Vincent van Gogh and the alien that lives upstairs

'Vincent and the Doctor' is another one of Doctor Who's 'meeting an historical figure' episode. This time it's Vincent van Gogh. Poor, under appreciated Vincent van Gogh. And there's a big monster running around as well. It feels a bit similar to the Shakespeare episode. There's a lot of jokes about the work and the life of the artist, including one shot that mirrors 'Bedroom in Arles' (I looked that up).Fictionalising someone like this creates a ready-made character. Nobody wants to buy his paintings. He's a bit lonely. And it turns out to be a much better episode than you'd expect. The invisible monster is kept in the background, which is understandable. Because it's all a set-up for the end, where Vincent takes a trip in the Tardis to see his own work in a modern museum. It's a good idea - so good I was convinced they weren't going to do it. It's a powerful ending to an episode that could have been a bit throwaway. Richard Curtis did a good job here. It rises above its gimmick and lifts the show out of its mid-season dip.

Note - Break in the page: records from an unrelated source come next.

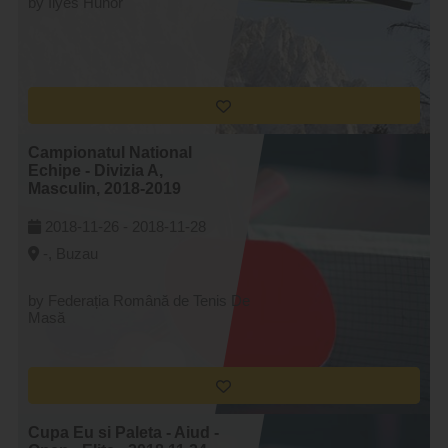
by Ilyes Hunor
Campionatul National
Echipe - Divizia A,
Masculin, 2018-2019
2018-11-26 -
2018-11-28
-, Buzau
by Federația Română de Tenis De
Masă
Cupa Eu si Paleta - Aiud -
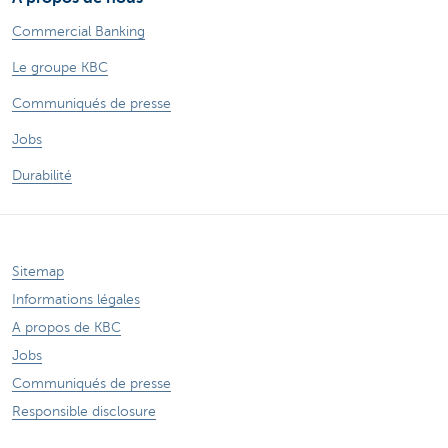
Commercial Banking
Le groupe KBC
Communiqués de presse
Jobs
Durabilité
Sitemap
Informations légales
A propos de KBC
Jobs
Communiqués de presse
Responsible disclosure
Accessibilité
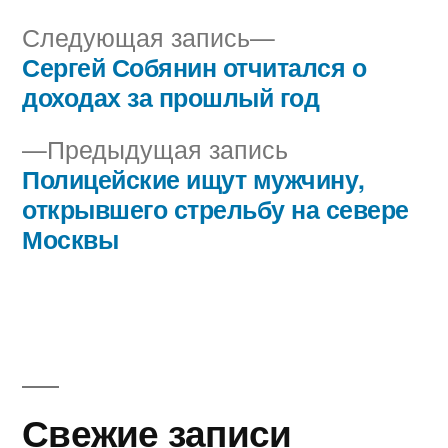
Следующая
Следующая запись
запись:
Сергей Собянин отчитался о
Навигация
доходах за прошлый год
по
Предыдущая
Предыдущая запись
записям
запись:
Полицейские ищут мужчину,
открывшего стрельбу на севере
Москвы
Свежие записи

In the next episode, 'The Lodger', there's even less big monstery threats. Here the Doctor is trapped in a English suburb while Amy Pond tries to land the Tardis. Something's causing interference from the top flat of a house, so the Doctor moves into the flat below. It's about watching him trying to be human, about him trying to handle social situations. It's almost a Doctor Who sitcom. This sounds awful, but it turns out to be a lot of fun. The script is funny, and James Corden - the confused flatmate - is surprisingly not annoying. There's a bit where the Doctor plays football (before giving his 'No violence. Not while I'm here' speech to the bemused players), a bit where he cooks dinner, a bit where he ruins his flatmate's romantic evening. Again, this sounds awful, but part of the appeal is seeing how completely alien Matt Smith's performance is. A mad and eccentric shift from David Tennant. He's settled into the role now (not that there was ever any problems to begin with). Above all, this a light-hearted forty minutes before the Big Epic Two-Parter Finale. There is a creepy alien thing living upstairs that lures people to their doom. But like the monster from the last one, it doesn't seem to matter.

1 comment:

  1. For my money, they could do an episode like Shakespeare once a season. This sounds like a good one.